Она вздрогнула и выронила его прядь, обнаружив, что он открыл глаза и смотрит на нее.

– Почему ты не ушла?

– Киан...

– Слушай! – Она чуть не вскрикнула, когда он схватил ее запястье – ну да, конечно, он всегда был резок и груб, но не с ней, с ней он таким никогда не был... – Слушай, у вас времени почти не осталось. Сейчас уже ночь? – спросил он так, будто не видел.

– Да. Да, ночь. Киан, я...

– Я его не чувствую. Но оно уже близко, совсем близко, Эйда. Оно уже теперь может тебя учуять, хоть и не может пока ломать твою волю. Бери брата и беги, немедленно беги от...

– Я не могу, – беспомощно сказала она.

Он осекся, и какое-то время она смотрела на его лицо. Оно как будто загрубело, очерствело, губы сжаты плотно и сурово, брови нахмурены – мой Киан, думает Эйда, это мой Киан, мой доблестный стражник Тамаль, который, подумать только, выиграл меня в карты у моего жениха, лейтенанта Тигилла, семь лет назад и...

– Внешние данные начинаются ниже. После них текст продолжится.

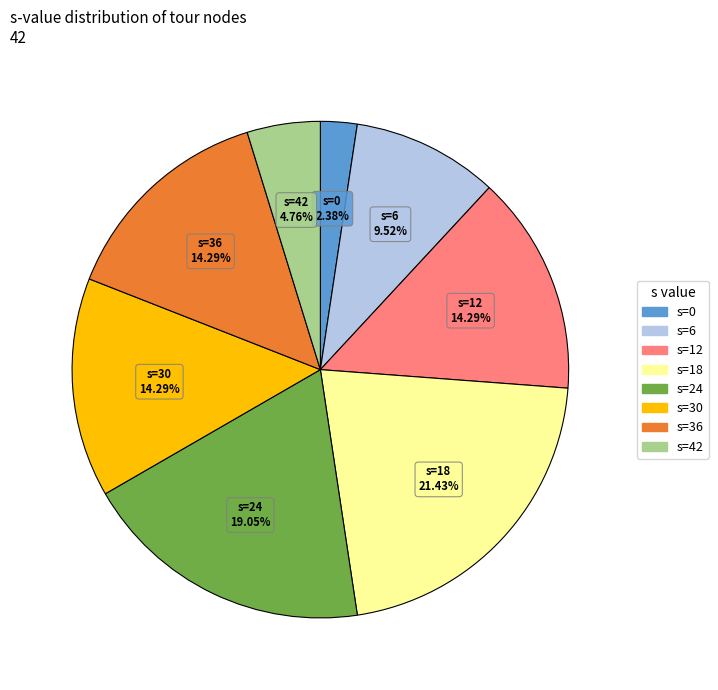

Is there any slice that represents more than half of the pie?

No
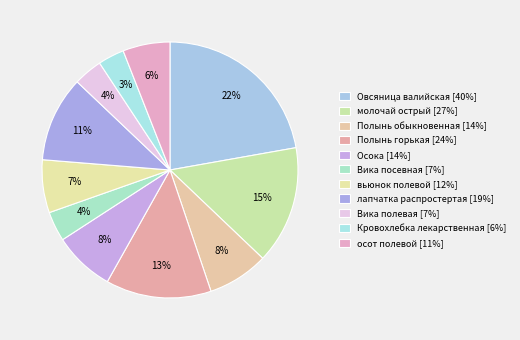

What portion of the pie excludes лапчатка распростертая?

89.2%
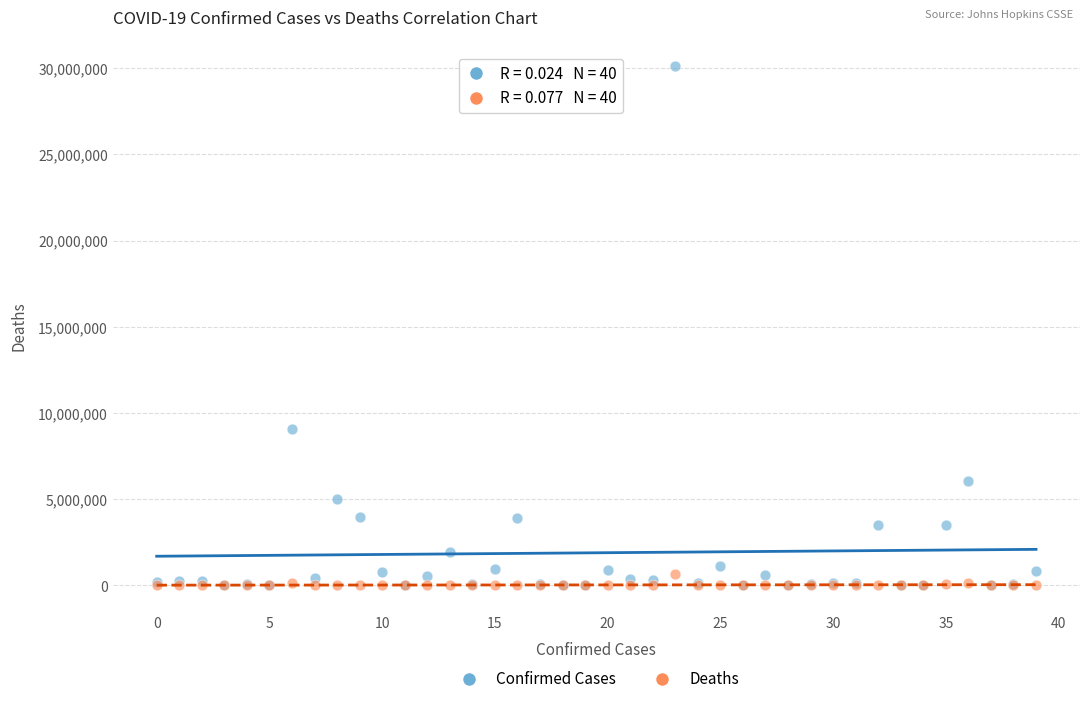

Which series contains the highest Y value?

Confirmed Cases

– Они ведь сожгут вас, дурочка, – сказал Киан. – И тебя, и Ярта... сожгут. А перед тем будут пытать... так, что вы станете мечтать о костре. Я же знаю, как это бывает, я...

Он умолк, закрыл глаза. Его горло вздрагивало, будто он пытался сглотнуть и не мог. Эйда опустила взгляд и провела кончиками пальцев по неровной пока еще, бугристой мешанине сине-багровых линий, вздымавшейся на левой стороне его груди.

– Зачем? – спросила она – и подумала: как странно, что за все семь лет у нее не было возможности задать ему этот простой вопрос. – Зачем ты сделал это с собой?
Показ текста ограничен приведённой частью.